O questionamento acima é ponto básico para que o verdadeiro ideal não seja esquecido em nome de “ver” o Espiritismo divulgado nos paineis e seminários dentro das Universidades.
O primeiro esforço deve ser o da reforma íntima sem a qual nenhum projeto, por mais nobre e dignificante que seja, não conseguirá ir adiante.
Um outro ponto que precisa ficar claro é que o jovem espírita que esteja iniciando a sua carreira acadêmica não deve se sentir na obrigação de ter que trabalhar em alguma tese ligada ao Espiritismo. O jovem espírita não deve se sentir envergonhado se seu trabalho de tese não tem ligação com o Espiritismo. O jovem espírita, como nenhum outro jovem, não pode correr o risco de iniciar um projeto "às escuras", mal preparado e sem perspectiva de resultados sob pena de prejudicar seu futuro profissional e, por conseguinte, sua influência como espírita no meio acadêmico. Apenas se o jovem espírita encontrar um orientador com interesse real e competência suficiente para propor ou formular um bom projeto de pós-graduação em tema espírita é que ele pode aceitar se assim desejar.
Que fique bem claro que o fato de uma tese ser espírita não torna o autor especial ou melhor do que os outros.
E, muito pelo contrário, o fato de uma tese não ser espírita não torna o autor espírita pior ou menos especial que ninguém. É importante que esse tipo de julgamento não seja feito porque viola os ensinamentos cristãos e, portanto, é atitude anti-doutrinária. Muitas vezes uma boa tese em assunto não-espírita pode levar o autor a ter oportunidades futuras em posições de maior destaque onde, como espírita, ele ou ela poderá fazer muito pela divulgação do Espiritismo.

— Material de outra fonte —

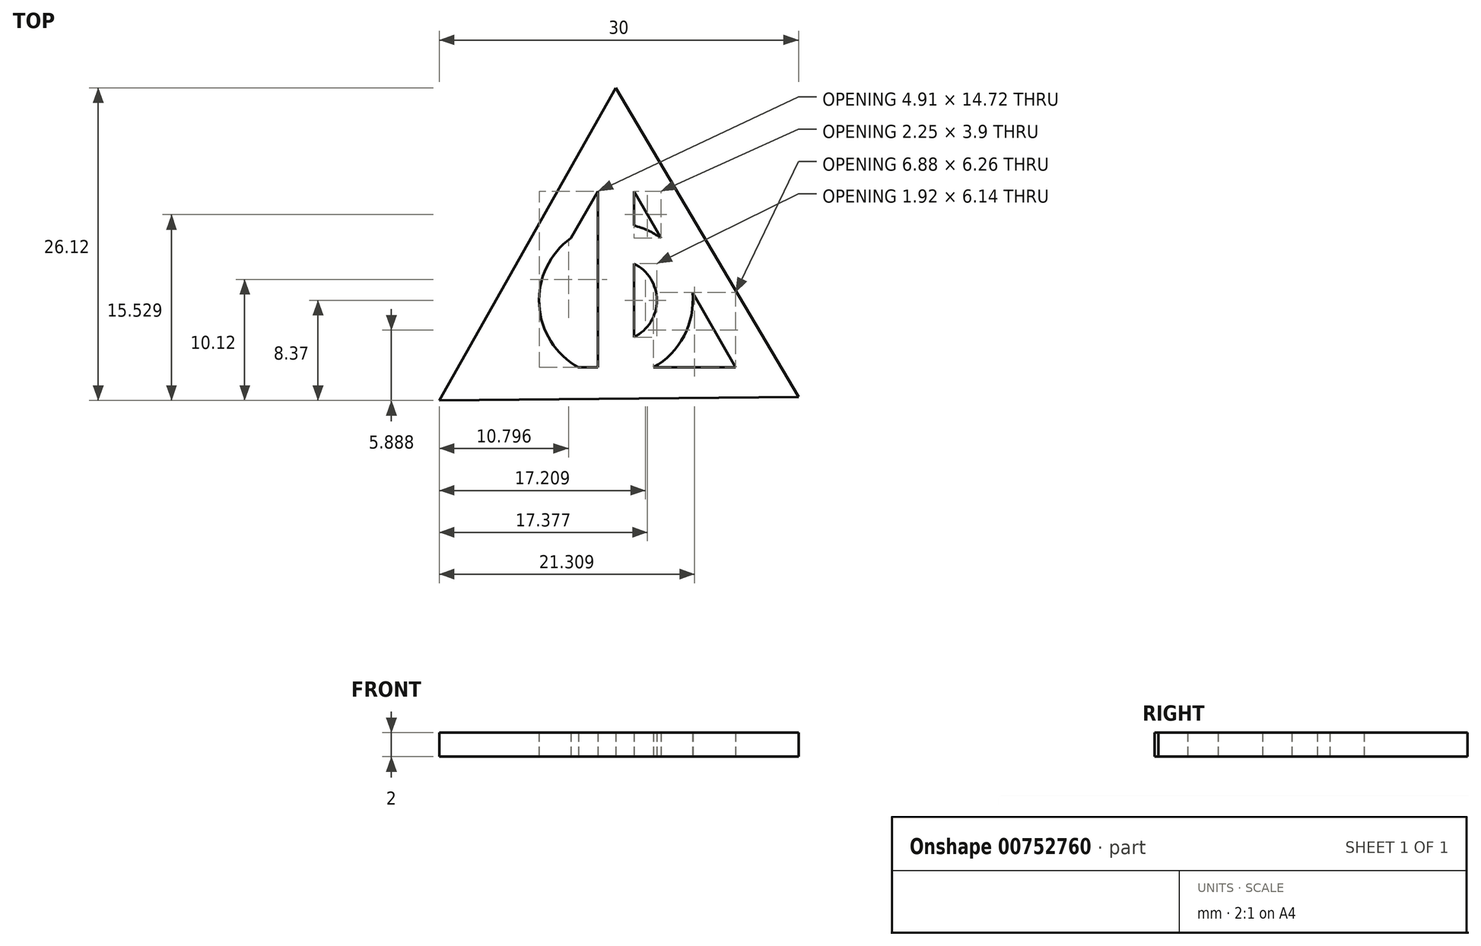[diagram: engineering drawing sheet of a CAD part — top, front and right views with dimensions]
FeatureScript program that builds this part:
annotation { "Feature Type Name" : "Feature", "Feature Type Description" : "" }
export const myFeature = defineFeature(function(context is Context, id is Id, definition is map)
    precondition{}
    {
        {
            var Q0;
            Q0=qCreatedBy(makeId("Top.planeOp"),FACE);
            var sketch = newSketch(context, id + "F0", { "sketchPlane" : qUnion([Q0])});
            skLineSegment(sketch, "E0", {"start": v(-15.25, 56.89) * mm, "end": v(-25.25, 39.57) * mm});
            skLineSegment(sketch, "E1", {"start": v(-25.25, 39.57) * mm, "end": v(-5.25, 39.57) * mm});
            skLineSegment(sketch, "E2", {"start": v(-5.25, 39.57) * mm, "end": v(-15.25, 56.89) * mm});
            skLineSegment(sketch, "E3", {"start": v(-15.25, 62.93) * mm, "end": v(-30, 36.8) * mm});
            skLineSegment(sketch, "E4", {"start": v(-30, 36.8) * mm, "end": v(0, 37.1) * mm});
            skLineSegment(sketch, "E5", {"start": v(0, 37.1) * mm, "end": v(-15.25, 62.93) * mm});
            skLineSegment(sketch, "E6", {"start": v(-16.75, 54.3) * mm, "end": v(-16.75, 39.57) * mm});
            skLineSegment(sketch, "E7", {"start": v(-13.75, 54.3) * mm, "end": v(-13.75, 39.57) * mm});
            skCircle(sketch, "E8", {"center": v(-15.25, 45.18) * mm, "radius": 6.42 * mm});
            skCircle(sketch, "E9", {"center": v(-15.25, 45.18) * mm, "radius": 3.42 * mm});
            skSolve(sketch);
        }
        {
            var Q0;
            Q0=makeQuery(id+"F0.imprint","IMPRINT",FACE,{"disambiguationData":[TD([[makeQuery(id+"F0.imprint","IMPRINT",EDGE,{"derivedFrom":sQuery(id+"F0.wireOp",EDGE,"E3")}),1.0]])]});
            var Q1;
            {var subQ0=sQuery(id+"F0.wireOp",EDGE,"E7");var subQ1=sQuery(id+"F0.wireOp",EDGE,"E1");var subQ2=makeQuery(id+"F0.imprint","INTERSECT",VERTEX,{"derivedFrom":[subQ1,subQ0]});Q1=makeQuery(id+"F0.imprint","IMPRINT",FACE,{"disambiguationData":[TD([[makeQuery(id+"F0.imprint","IMPRINT",EDGE,{"disambiguationData":[TD([[subQ2,-1.0]])],"derivedFrom":subQ1}),1.0]])]});}
            var Q2;
            {var subQ5=sQuery(id+"F0.wireOp",EDGE,"E8");var subQ9=sQuery(id+"F0.wireOp",EDGE,"E0");var subQ11=makeQuery(id+"F0.imprint","INTERSECT",VERTEX,{"disambiguationData":[OD(0.0)],"derivedFrom":[subQ9,subQ5]});Q2=makeQuery(id+"F0.imprint","IMPRINT",FACE,{"disambiguationData":[TD([[makeQuery(id+"F0.imprint","IMPRINT",EDGE,{"disambiguationData":[TD([[subQ11,-1.0]])],"derivedFrom":subQ9}),1.0]])]});}
            var Q3;
            {var subQ0=sQuery(id+"F0.wireOp",EDGE,"E1");var subQ1=makeQuery(id+"F0.imprint","INTERSECT",VERTEX,{"derivedFrom":[subQ0,sQuery(id+"F0.wireOp",EDGE,"E6")]});Q3=makeQuery(id+"F0.imprint","IMPRINT",FACE,{"disambiguationData":[TD([[makeQuery(id+"F0.imprint","IMPRINT",EDGE,{"disambiguationData":[TD([[subQ1,1.0]])],"derivedFrom":subQ0}),-1.0]])]});}
            var Q4;
            {var subQ0=sQuery(id+"F0.wireOp",EDGE,"E8");var subQ1=sQuery(id+"F0.wireOp",EDGE,"E6");var subQ2=makeQuery(id+"F0.imprint","INTERSECT",VERTEX,{"derivedFrom":[subQ1,subQ0]});Q4=makeQuery(id+"F0.imprint","IMPRINT",FACE,{"disambiguationData":[TD([[makeQuery(id+"F0.imprint","IMPRINT",EDGE,{"disambiguationData":[TD([[subQ2,-1.0]])],"derivedFrom":subQ1}),1.0]])]});}
            var Q5;
            {var subQ0=sQuery(id+"F0.wireOp",EDGE,"E9");var subQ1=sQuery(id+"F0.wireOp",EDGE,"E6");var subQ2=makeQuery(id+"F0.imprint","INTERSECT",VERTEX,{"disambiguationData":[OD(0.0)],"derivedFrom":[subQ1,subQ0]});Q5=makeQuery(id+"F0.imprint","IMPRINT",FACE,{"disambiguationData":[TD([[makeQuery(id+"F0.imprint","IMPRINT",EDGE,{"disambiguationData":[TD([[subQ2,-1.0]])],"derivedFrom":subQ1}),1.0]])]});}
            var Q6;
            {var subQ1=sQuery(id+"F0.wireOp",EDGE,"E0");var subQ5=sQuery(id+"F0.wireOp",EDGE,"E2");var subQ6=makeQuery(id+"F0.imprint","INTERSECT",VERTEX,{"derivedFrom":[subQ1,subQ5]});Q6=makeQuery(id+"F0.imprint","IMPRINT",FACE,{"disambiguationData":[TD([[makeQuery(id+"F0.imprint","IMPRINT",EDGE,{"disambiguationData":[TD([[subQ6,-1.0]])],"derivedFrom":subQ1}),1.0]])]});}
            var Q7;
            {var subQ0=sQuery(id+"F0.wireOp",EDGE,"E8");var subQ1=sQuery(id+"F0.wireOp",EDGE,"E0");var subQ2=makeQuery(id+"F0.imprint","INTERSECT",VERTEX,{"disambiguationData":[OD(0.0)],"derivedFrom":[subQ1,subQ0]});Q7=makeQuery(id+"F0.imprint","IMPRINT",FACE,{"disambiguationData":[TD([[makeQuery(id+"F0.imprint","IMPRINT",EDGE,{"disambiguationData":[TD([[subQ2,-1.0]])],"derivedFrom":subQ1}),-1.0]])]});}
            var Q8;
            {var subQ0=sQuery(id+"F0.wireOp",EDGE,"E8");var subQ1=sQuery(id+"F0.wireOp",EDGE,"E2");var subQ2=makeQuery(id+"F0.imprint","INTERSECT",VERTEX,{"disambiguationData":[OD(0.0)],"derivedFrom":[subQ1,subQ0]});Q8=makeQuery(id+"F0.imprint","IMPRINT",FACE,{"disambiguationData":[TD([[makeQuery(id+"F0.imprint","IMPRINT",EDGE,{"disambiguationData":[TD([[subQ2,-1.0]])],"derivedFrom":subQ1}),-1.0]])]});}
            var Q9;
            {var subQ0=sQuery(id+"F0.wireOp",EDGE,"E6");var subQ1=sQuery(id+"F0.wireOp",EDGE,"E1");var subQ2=makeQuery(id+"F0.imprint","INTERSECT",VERTEX,{"derivedFrom":[subQ1,subQ0]});Q9=makeQuery(id+"F0.imprint","IMPRINT",FACE,{"disambiguationData":[TD([[makeQuery(id+"F0.imprint","IMPRINT",EDGE,{"disambiguationData":[TD([[subQ2,-1.0]])],"derivedFrom":subQ1}),1.0]])]});}
            extrude(context, id + "F1", {"entities" : qUnion([Q0, Q1, Q2, Q3, Q4, Q5, Q6, Q7, Q8, Q9]), "depth" : 2 * mm, "offsetDistance" : 25 * mm});
        }
    });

É preciso buscar o ponto de equilíbrio sobre a questão da falta de “coragem moral”. Ao mesmo tempo que devemos dar exemplos de nossa crença, não devemos “jogar pérolas aos porcos”. A insistência com projetos espíritas que não sejam bem consistentes pode levar ao descrédito do pesquisador e do movimento espírita.
Em resumo, concordamos que uma condição necessária para um progresso na divulgação do Espiritismo junto à sociedade seja a sua inserção nas Universidades através de projetos de pesquisa, teses e cursos. Mas essa condição não é suficiente para o sucesso na divulgação espírita. É preciso que o pesquisador espírita busque ser espírita dentro e fora da Universidade. Que o estudante e o professor espíritas vivenciem o Evangelho dentro e fora dos ambientes acadêmicos.
O Espiritismo na universidade pode até ser necessário como mais um “ajudante” no progresso moral da Humanidade mas, com certeza, não é condição suficiente para isso. O livro O Evangelho Segundo o Espiritismo explica bem o porquê.
Publicado no jornal Alavanca 490, de Março de 2004, pág.03.